_Directions_: Retype every entry below without pictures.

(Plain-text document sources)
==*==

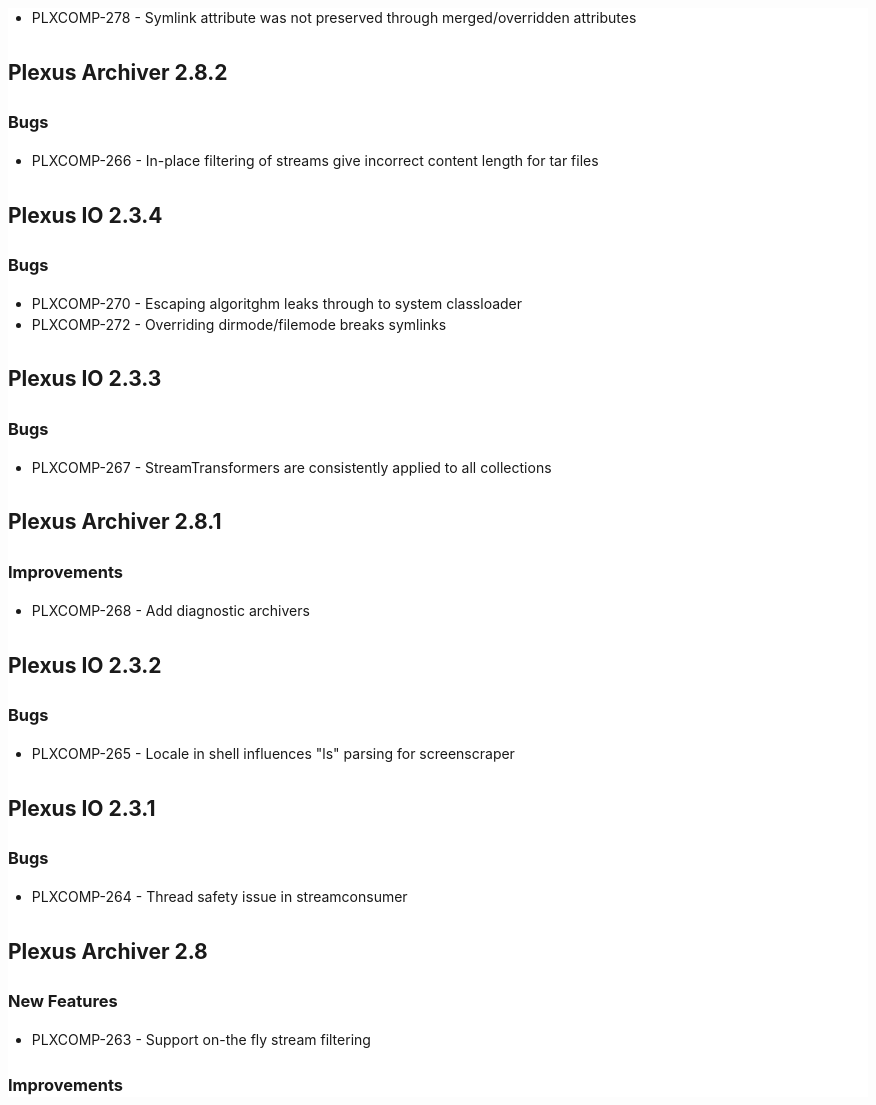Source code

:  * PLXCOMP-278 - Symlink attribute was not preserved through merged/overridden attributes

Plexus Archiver 2.8.2
---------------------

### Bugs

 * PLXCOMP-266 - In-place filtering of streams give incorrect content length
   for tar files

Plexus IO 2.3.4
---------------

### Bugs

 * PLXCOMP-270 - Escaping algoritghm leaks through to system classloader
 * PLXCOMP-272 - Overriding dirmode/filemode breaks symlinks

Plexus IO 2.3.3
---------------

### Bugs

 * PLXCOMP-267 - StreamTransformers are consistently applied to all collections

Plexus Archiver 2.8.1
---------------------

### Improvements

 * PLXCOMP-268 - Add diagnostic archivers

Plexus IO 2.3.2
---------------

### Bugs

 * PLXCOMP-265 - Locale in shell influences "ls" parsing for screenscraper

Plexus IO 2.3.1
---------------

### Bugs

 * PLXCOMP-264 - Thread safety issue in streamconsumer

Plexus Archiver 2.8
-------------------

### New Features

 * PLXCOMP-263 - Support on-the fly stream filtering

### Improvements
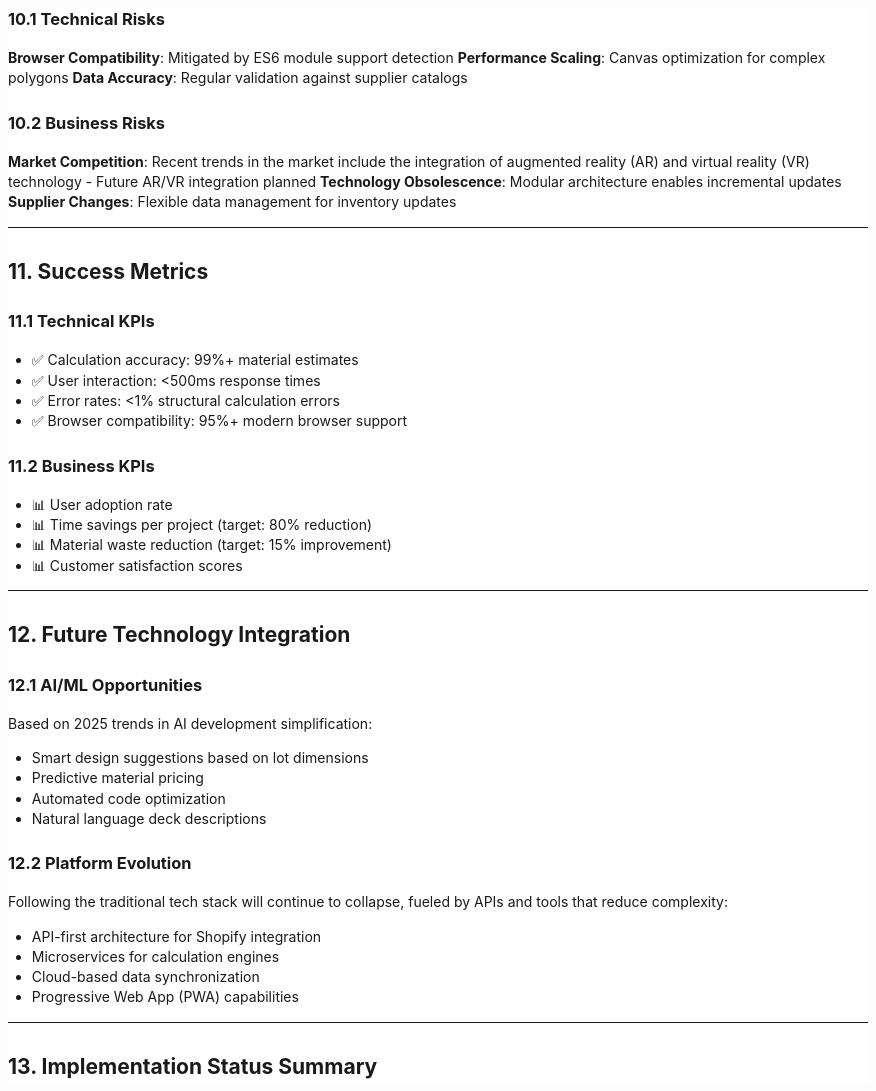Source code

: ### 10.1 Technical Risks
**Browser Compatibility**: Mitigated by ES6 module support detection
**Performance Scaling**: Canvas optimization for complex polygons
**Data Accuracy**: Regular validation against supplier catalogs

### 10.2 Business Risks
**Market Competition**: Recent trends in the market include the integration of augmented reality (AR) and virtual reality (VR) technology - Future AR/VR integration planned
**Technology Obsolescence**: Modular architecture enables incremental updates
**Supplier Changes**: Flexible data management for inventory updates

---

## 11. Success Metrics

### 11.1 Technical KPIs
- ✅ Calculation accuracy: 99%+ material estimates
- ✅ User interaction: <500ms response times
- ✅ Error rates: <1% structural calculation errors
- ✅ Browser compatibility: 95%+ modern browser support

### 11.2 Business KPIs
- 📊 User adoption rate
- 📊 Time savings per project (target: 80% reduction)
- 📊 Material waste reduction (target: 15% improvement)
- 📊 Customer satisfaction scores

---

## 12. Future Technology Integration

### 12.1 AI/ML Opportunities
Based on 2025 trends in AI development simplification:
- Smart design suggestions based on lot dimensions
- Predictive material pricing
- Automated code optimization
- Natural language deck descriptions

### 12.2 Platform Evolution
Following the traditional tech stack will continue to collapse, fueled by APIs and tools that reduce complexity:
- API-first architecture for Shopify integration
- Microservices for calculation engines
- Cloud-based data synchronization
- Progressive Web App (PWA) capabilities

---

## 13. Implementation Status Summary
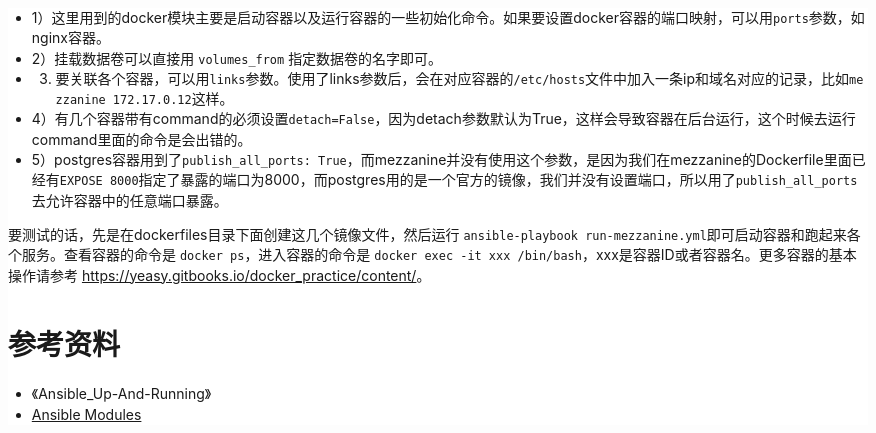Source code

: - 1）这里用到的docker模块主要是启动容器以及运行容器的一些初始化命令。如果要设置docker容器的端口映射，可以用`ports`参数，如nginx容器。
- 2）挂载数据卷可以直接用 `volumes_from` 指定数据卷的名字即可。
- 3) 要关联各个容器，可以用`links`参数。使用了links参数后，会在对应容器的`/etc/hosts`文件中加入一条ip和域名对应的记录，比如`mezzanine 172.17.0.12`这样。
- 4）有几个容器带有command的必须设置`detach=False`，因为detach参数默认为True，这样会导致容器在后台运行，这个时候去运行command里面的命令是会出错的。
- 5）postgres容器用到了`publish_all_ports: True`，而mezzanine并没有使用这个参数，是因为我们在mezzanine的Dockerfile里面已经有`EXPOSE 8000`指定了暴露的端口为8000，而postgres用的是一个官方的镜像，我们并没有设置端口，所以用了`publish_all_ports`去允许容器中的任意端口暴露。

要测试的话，先是在dockerfiles目录下面创建这几个镜像文件，然后运行 `ansible-playbook run-mezzanine.yml`即可启动容器和跑起来各个服务。查看容器的命令是 `docker ps`，进入容器的命令是 `docker exec -it xxx /bin/bash`，xxx是容器ID或者容器名。更多容器的基本操作请参考 <https://yeasy.gitbooks.io/docker_practice/content/>。

# 参考资料
- 《Ansible_Up-And-Running》
- [Ansible Modules](http://docs.ansible.com/ansible/list_of_all_modules.html)
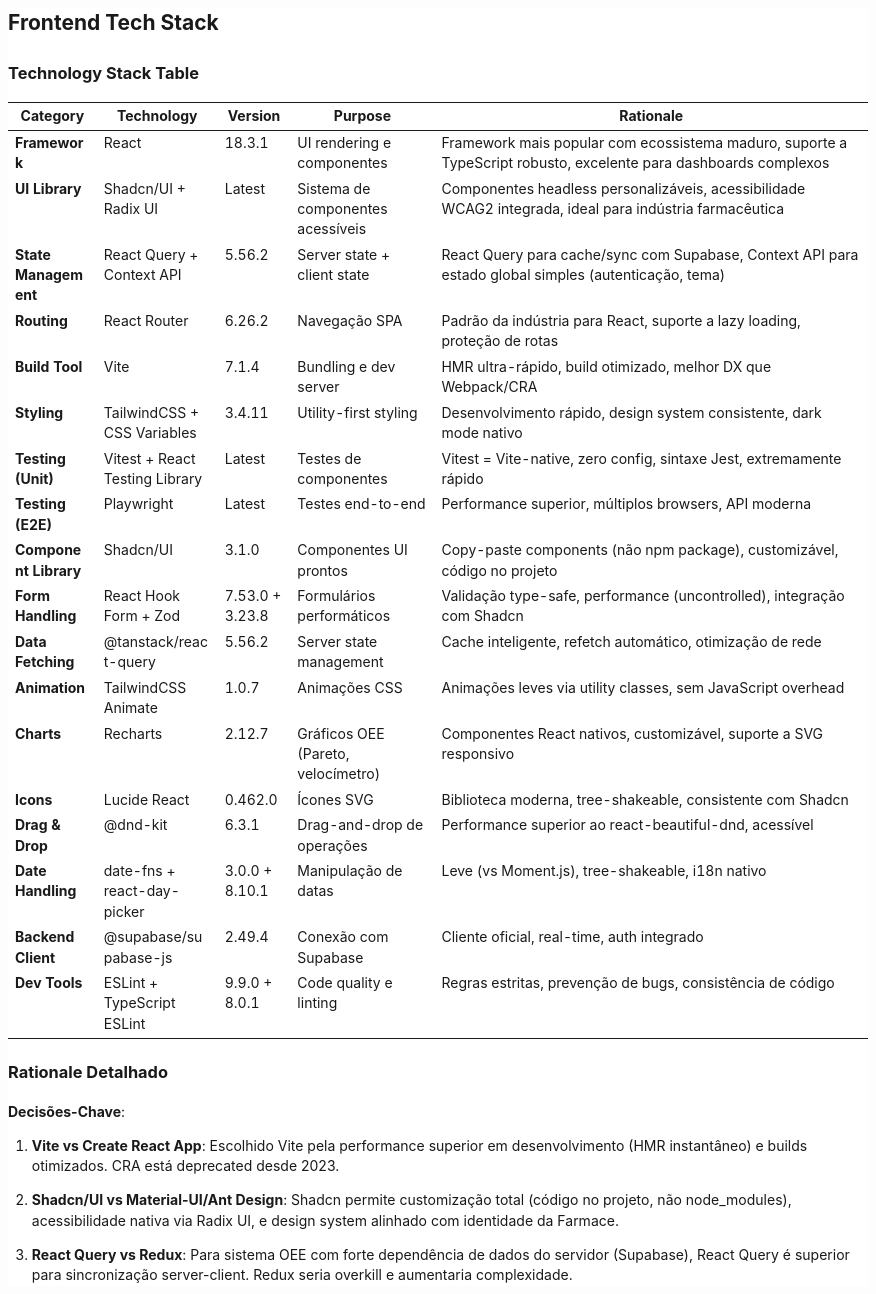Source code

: ## Frontend Tech Stack

### Technology Stack Table

| Category | Technology | Version | Purpose | Rationale |
|----------|-----------|---------|---------|-----------|
| **Framework** | React | 18.3.1 | UI rendering e componentes | Framework mais popular com ecossistema maduro, suporte a TypeScript robusto, excelente para dashboards complexos |
| **UI Library** | Shadcn/UI + Radix UI | Latest | Sistema de componentes acessíveis | Componentes headless personalizáveis, acessibilidade WCAG2 integrada, ideal para indústria farmacêutica |
| **State Management** | React Query + Context API | 5.56.2 | Server state + client state | React Query para cache/sync com Supabase, Context API para estado global simples (autenticação, tema) |
| **Routing** | React Router | 6.26.2 | Navegação SPA | Padrão da indústria para React, suporte a lazy loading, proteção de rotas |
| **Build Tool** | Vite | 7.1.4 | Bundling e dev server | HMR ultra-rápido, build otimizado, melhor DX que Webpack/CRA |
| **Styling** | TailwindCSS + CSS Variables | 3.4.11 | Utility-first styling | Desenvolvimento rápido, design system consistente, dark mode nativo |
| **Testing (Unit)** | Vitest + React Testing Library | Latest | Testes de componentes | Vitest = Vite-native, zero config, sintaxe Jest, extremamente rápido |
| **Testing (E2E)** | Playwright | Latest | Testes end-to-end | Performance superior, múltiplos browsers, API moderna |
| **Component Library** | Shadcn/UI | 3.1.0 | Componentes UI prontos | Copy-paste components (não npm package), customizável, código no projeto |
| **Form Handling** | React Hook Form + Zod | 7.53.0 + 3.23.8 | Formulários performáticos | Validação type-safe, performance (uncontrolled), integração com Shadcn |
| **Data Fetching** | @tanstack/react-query | 5.56.2 | Server state management | Cache inteligente, refetch automático, otimização de rede |
| **Animation** | TailwindCSS Animate | 1.0.7 | Animações CSS | Animações leves via utility classes, sem JavaScript overhead |
| **Charts** | Recharts | 2.12.7 | Gráficos OEE (Pareto, velocímetro) | Componentes React nativos, customizável, suporte a SVG responsivo |
| **Icons** | Lucide React | 0.462.0 | Ícones SVG | Biblioteca moderna, tree-shakeable, consistente com Shadcn |
| **Drag & Drop** | @dnd-kit | 6.3.1 | Drag-and-drop de operações | Performance superior ao react-beautiful-dnd, acessível |
| **Date Handling** | date-fns + react-day-picker | 3.0.0 + 8.10.1 | Manipulação de datas | Leve (vs Moment.js), tree-shakeable, i18n nativo |
| **Backend Client** | @supabase/supabase-js | 2.49.4 | Conexão com Supabase | Cliente oficial, real-time, auth integrado |
| **Dev Tools** | ESLint + TypeScript ESLint | 9.9.0 + 8.0.1 | Code quality e linting | Regras estritas, prevenção de bugs, consistência de código |

### Rationale Detalhado

**Decisões-Chave**:

1. **Vite vs Create React App**: Escolhido Vite pela performance superior em desenvolvimento (HMR instantâneo) e builds otimizados. CRA está deprecated desde 2023.

2. **Shadcn/UI vs Material-UI/Ant Design**: Shadcn permite customização total (código no projeto, não node_modules), acessibilidade nativa via Radix UI, e design system alinhado com identidade da Farmace.

3. **React Query vs Redux**: Para sistema OEE com forte dependência de dados do servidor (Supabase), React Query é superior para sincronização server-client. Redux seria overkill e aumentaria complexidade.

==*==

_Result of the exercise_:
Source code

:  * PLXCOMP-278 - Symlink attribute was not preserved through merged/overridden attributes

Plexus Archiver 2.8.2
---------------------

### Bugs

 * PLXCOMP-266 - In-place filtering of streams give incorrect content length
   for tar files

Plexus IO 2.3.4
---------------

### Bugs

 * PLXCOMP-270 - Escaping algoritghm leaks through to system classloader
 * PLXCOMP-272 - Overriding dirmode/filemode breaks symlinks

Plexus IO 2.3.3
---------------

### Bugs

 * PLXCOMP-267 - StreamTransformers are consistently applied to all collections

Plexus Archiver 2.8.1
---------------------

### Improvements

 * PLXCOMP-268 - Add diagnostic archivers

Plexus IO 2.3.2
---------------

### Bugs

 * PLXCOMP-265 - Locale in shell influences "ls" parsing for screenscraper

Plexus IO 2.3.1
---------------

### Bugs

 * PLXCOMP-264 - Thread safety issue in streamconsumer

Plexus Archiver 2.8
-------------------

### New Features

 * PLXCOMP-263 - Support on-the fly stream filtering

### Improvements
Source code

: ### 10.1 Technical Risks
**Browser Compatibility**: Mitigated by ES6 module support detection
**Performance Scaling**: Canvas optimization for complex polygons
**Data Accuracy**: Regular validation against supplier catalogs

### 10.2 Business Risks
**Market Competition**: Recent trends in the market include the integration of augmented reality (AR) and virtual reality (VR) technology - Future AR/VR integration planned
**Technology Obsolescence**: Modular architecture enables incremental updates
**Supplier Changes**: Flexible data management for inventory updates

---

## 11. Success Metrics

### 11.1 Technical KPIs
- ✅ Calculation accuracy: 99%+ material estimates
- ✅ User interaction: <500ms response times
- ✅ Error rates: <1% structural calculation errors
- ✅ Browser compatibility: 95%+ modern browser support

### 11.2 Business KPIs
- 📊 User adoption rate
- 📊 Time savings per project (target: 80% reduction)
- 📊 Material waste reduction (target: 15% improvement)
- 📊 Customer satisfaction scores

---

## 12. Future Technology Integration

### 12.1 AI/ML Opportunities
Based on 2025 trends in AI development simplification:
- Smart design suggestions based on lot dimensions
- Predictive material pricing
- Automated code optimization
- Natural language deck descriptions

### 12.2 Platform Evolution
Following the traditional tech stack will continue to collapse, fueled by APIs and tools that reduce complexity:
- API-first architecture for Shopify integration
- Microservices for calculation engines
- Cloud-based data synchronization
- Progressive Web App (PWA) capabilities

---

## 13. Implementation Status Summary
Source code

: - 1）这里用到的docker模块主要是启动容器以及运行容器的一些初始化命令。如果要设置docker容器的端口映射，可以用`ports`参数，如nginx容器。
- 2）挂载数据卷可以直接用 `volumes_from` 指定数据卷的名字即可。
- 3) 要关联各个容器，可以用`links`参数。使用了links参数后，会在对应容器的`/etc/hosts`文件中加入一条ip和域名对应的记录，比如`mezzanine 172.17.0.12`这样。
- 4）有几个容器带有command的必须设置`detach=False`，因为detach参数默认为True，这样会导致容器在后台运行，这个时候去运行command里面的命令是会出错的。
- 5）postgres容器用到了`publish_all_ports: True`，而mezzanine并没有使用这个参数，是因为我们在mezzanine的Dockerfile里面已经有`EXPOSE 8000`指定了暴露的端口为8000，而postgres用的是一个官方的镜像，我们并没有设置端口，所以用了`publish_all_ports`去允许容器中的任意端口暴露。

要测试的话，先是在dockerfiles目录下面创建这几个镜像文件，然后运行 `ansible-playbook run-mezzanine.yml`即可启动容器和跑起来各个服务。查看容器的命令是 `docker ps`，进入容器的命令是 `docker exec -it xxx /bin/bash`，xxx是容器ID或者容器名。更多容器的基本操作请参考 <https://yeasy.gitbooks.io/docker_practice/content/>。

# 参考资料
- 《Ansible_Up-And-Running》
- [Ansible Modules](http://docs.ansible.com/ansible/list_of_all_modules.html)
Source code

: ## Frontend Tech Stack

### Technology Stack Table

| Category | Technology | Version | Purpose | Rationale |
|----------|-----------|---------|---------|-----------|
| **Framework** | React | 18.3.1 | UI rendering e componentes | Framework mais popular com ecossistema maduro, suporte a TypeScript robusto, excelente para dashboards complexos |
| **UI Library** | Shadcn/UI + Radix UI | Latest | Sistema de componentes acessíveis | Componentes headless personalizáveis, acessibilidade WCAG2 integrada, ideal para indústria farmacêutica |
| **State Management** | React Query + Context API | 5.56.2 | Server state + client state | React Query para cache/sync com Supabase, Context API para estado global simples (autenticação, tema) |
| **Routing** | React Router | 6.26.2 | Navegação SPA | Padrão da indústria para React, suporte a lazy loading, proteção de rotas |
| **Build Tool** | Vite | 7.1.4 | Bundling e dev server | HMR ultra-rápido, build otimizado, melhor DX que Webpack/CRA |
| **Styling** | TailwindCSS + CSS Variables | 3.4.11 | Utility-first styling | Desenvolvimento rápido, design system consistente, dark mode nativo |
| **Testing (Unit)** | Vitest + React Testing Library | Latest | Testes de componentes | Vitest = Vite-native, zero config, sintaxe Jest, extremamente rápido |
| **Testing (E2E)** | Playwright | Latest | Testes end-to-end | Performance superior, múltiplos browsers, API moderna |
| **Component Library** | Shadcn/UI | 3.1.0 | Componentes UI prontos | Copy-paste components (não npm package), customizável, código no projeto |
| **Form Handling** | React Hook Form + Zod | 7.53.0 + 3.23.8 | Formulários performáticos | Validação type-safe, performance (uncontrolled), integração com Shadcn |
| **Data Fetching** | @tanstack/react-query | 5.56.2 | Server state management | Cache inteligente, refetch automático, otimização de rede |
| **Animation** | TailwindCSS Animate | 1.0.7 | Animações CSS | Animações leves via utility classes, sem JavaScript overhead |
| **Charts** | Recharts | 2.12.7 | Gráficos OEE (Pareto, velocímetro) | Componentes React nativos, customizável, suporte a SVG responsivo |
| **Icons** | Lucide React | 0.462.0 | Ícones SVG | Biblioteca moderna, tree-shakeable, consistente com Shadcn |
| **Drag & Drop** | @dnd-kit | 6.3.1 | Drag-and-drop de operações | Performance superior ao react-beautiful-dnd, acessível |
| **Date Handling** | date-fns + react-day-picker | 3.0.0 + 8.10.1 | Manipulação de datas | Leve (vs Moment.js), tree-shakeable, i18n nativo |
| **Backend Client** | @supabase/supabase-js | 2.49.4 | Conexão com Supabase | Cliente oficial, real-time, auth integrado |
| **Dev Tools** | ESLint + TypeScript ESLint | 9.9.0 + 8.0.1 | Code quality e linting | Regras estritas, prevenção de bugs, consistência de código |

### Rationale Detalhado

**Decisões-Chave**:

1. **Vite vs Create React App**: Escolhido Vite pela performance superior em desenvolvimento (HMR instantâneo) e builds otimizados. CRA está deprecated desde 2023.

2. **Shadcn/UI vs Material-UI/Ant Design**: Shadcn permite customização total (código no projeto, não node_modules), acessibilidade nativa via Radix UI, e design system alinhado com identidade da Farmace.

3. **React Query vs Redux**: Para sistema OEE com forte dependência de dados do servidor (Supabase), React Query é superior para sincronização server-client. Redux seria overkill e aumentaria complexidade.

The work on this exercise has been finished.